Tidak ada kepentingan apapun yang berada alam benakmu. Hal yang pasti di dalam relung hati mu yang paling dalam adalah kebahagiaan orang tua adalah yang paling utama. Engkau sering membayangkan masa depan yang indah bersama mereka.

Mereka bangga atas prestasi yang telah berhasil engkau raih. Engkau membayangkan telah berhasil mengangkat harkat dan martabat mereka berdua. Harta dunia hanya bagian untuk melangsungkan hidup dengan layak, modal akhirat adalah segala-galanya.

Isu kecurangan Pemilu (Pemilihan Umum) yang telah berlalu menorehkan sejarah terjadinya kerusuhan yang terjadi di sekitar kantor Bawaslu (Badan Pengawas Pemilihan Umum) pada tanggal 21-22 Mei 2019.

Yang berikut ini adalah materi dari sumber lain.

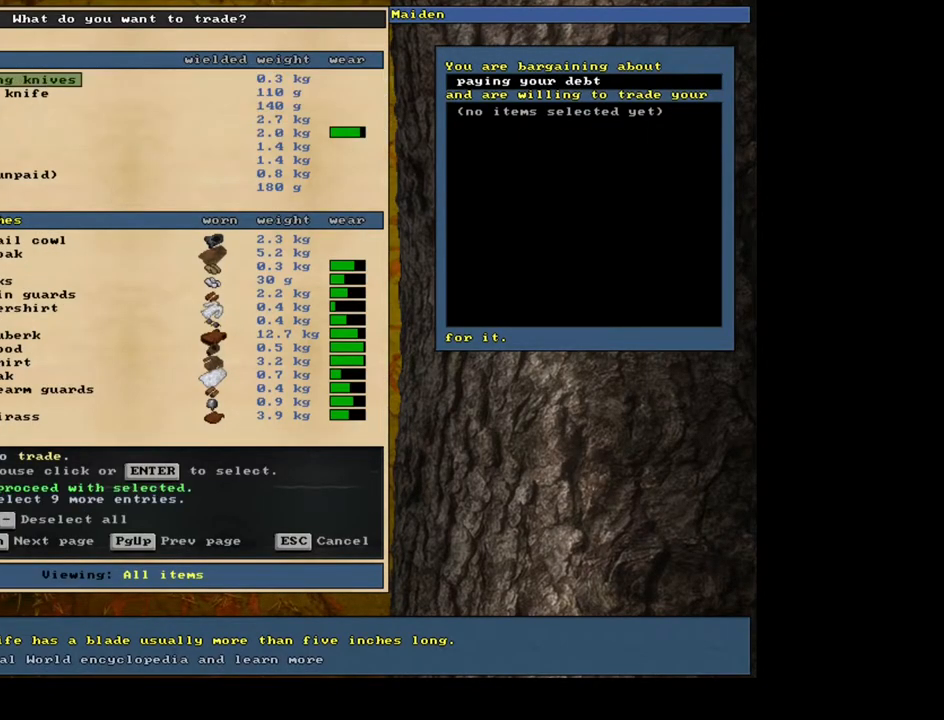
{"keys": [], "mouse": [], "events": [[350, "down", "down"], [400, "down", "up"]]}
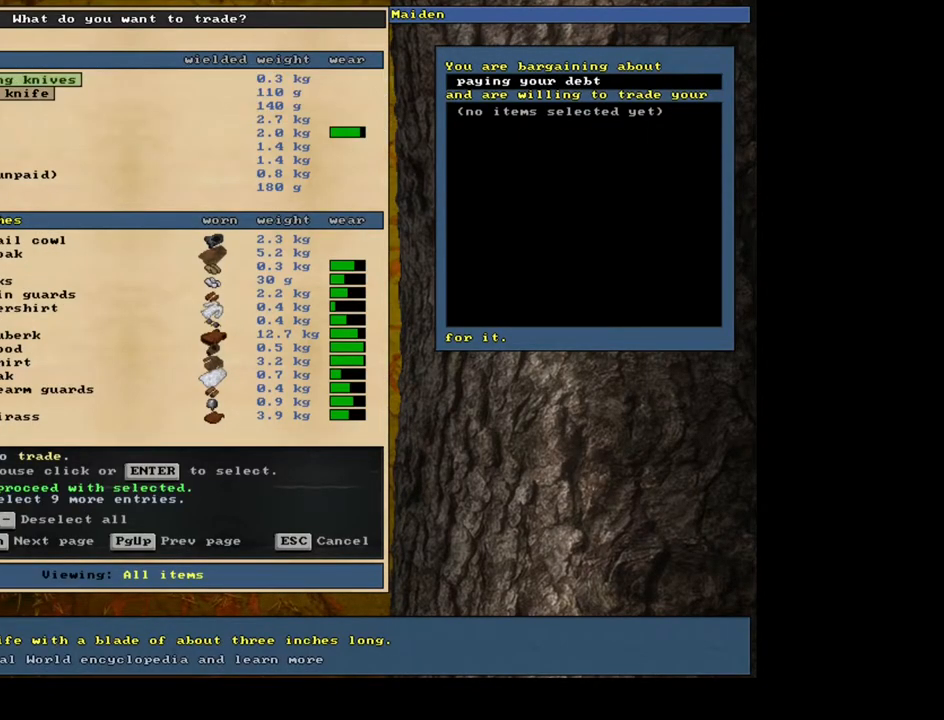
{"keys": [], "mouse": [], "events": [[100, "down", "down"], [183, "down", "up"]]}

Kejadian dimulai oleh aksi damai yang dilakukan oleh masyarakat selepas shalat subuh. Mereka menyuarakan hak-haknya yang tidak sesuai dengan pengumuman Bawaslu, bahwa Pemilu Presiden tahun ini telah dimenangkan oleh pasangan nomor urut 01 (Jokowi - Ma'ruf).

Masyarakat mempertanyakan suara mereka yang telah dihitung berdasarkan TPS masing-masing menganggap bahwa pasangan Calon Presiden 02 (Prabowo - Sandi) telah memenangkan Pemilu Presiden tahun ini.

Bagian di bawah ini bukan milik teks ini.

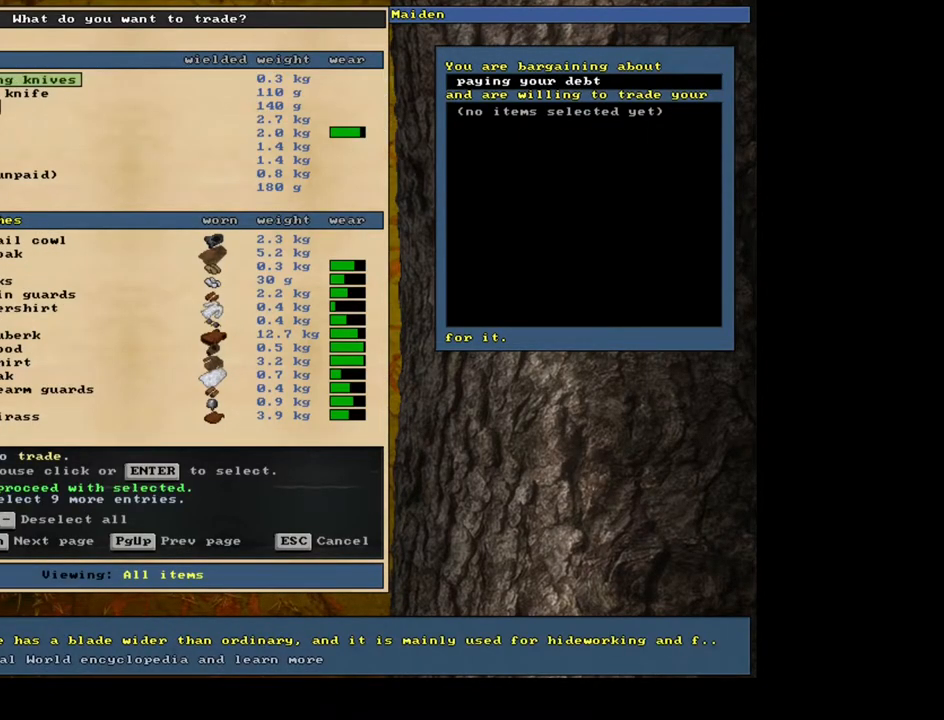
{"keys": [], "mouse": [], "events": [[200, "down", "down"], [333, "down", "up"]]}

Baik pemerintah maupun masyarakat yang memperjuangkan hak-haknya bukanlah sesuatu yang sangat menarik dan menggerakan hati untuk memilih dengan tegas. Itu hanya sebatas informasi biasa, karena aku sendiri tiadak ada kepentingan apapun di dalamnya.

Informasi tersebut hanya sebatas pengetahuan saat teman-teman atau orang tua berdiskusi tentang masalah Pemilihan Presiden tahun 2019 ini. Agar tidak ketinggalan zaman, aku sendiri pun suka memberikan informasi ala kadarnya saat ditanya atau diminta pendapatnya.

Sempat ada aksi dorong-mendorong antara massa dengan pihak Kepolisian. Namun dari pagi sampai sore tidak ada kerusuhan yang berarti, apalagi peserta yang taat beribadah sangat tepat waktu untuk melaksanakan shalat dzuhur, ashar, dan magrib.

Sesaat menjelang buka puasa para pendemo dan pihak pemerintah pun sempat berhenti beraktivitas. Jakarta seakan-akan menjadi tempat pengajian, dimana para pendemo melantunkan dzikir begitu juga dari pihak kepolisian yang ikut serta membacakan dzikir.

Tidak dapat dipungkiri bahwa pemerintah mengerahkan berbagai aparatnya dengan ketat dan kuat, mulai dari kepolisian, TNI Angkatan Darat, Udara, dan Laut. Bahkan Marinir sendiri diturunkan untuk mengamankan Jakarta kala itu (21 Mei 2019).

Sedikit terbersit dalam benak ku, sekelas Marinir diterjunkan untuk menghalau massa apakah ini merupakan tanda-tanda kerusuhan yang sangat besar? Biasanya batalion ini jarang sekali terlibat dalam urusan yang bersentuhan langsung dengan masalah internal masyarakat. Namun hal sebaliknya mereka lah garda paling depan untuk mengamankan wilayah kesatuan Republik Indonesia.

Rutinitasku seperti biasa, selepas berbuka dan melaksanakan shalat magrib dilanjutkan dengan membaca ayat suci Al-Quran sambil menunggu shalat Isa dan shalat sunat terawih. Shalat isa dan terawih pun dilaksanakan dengan hidmat, berjalan baik seperti biasanya.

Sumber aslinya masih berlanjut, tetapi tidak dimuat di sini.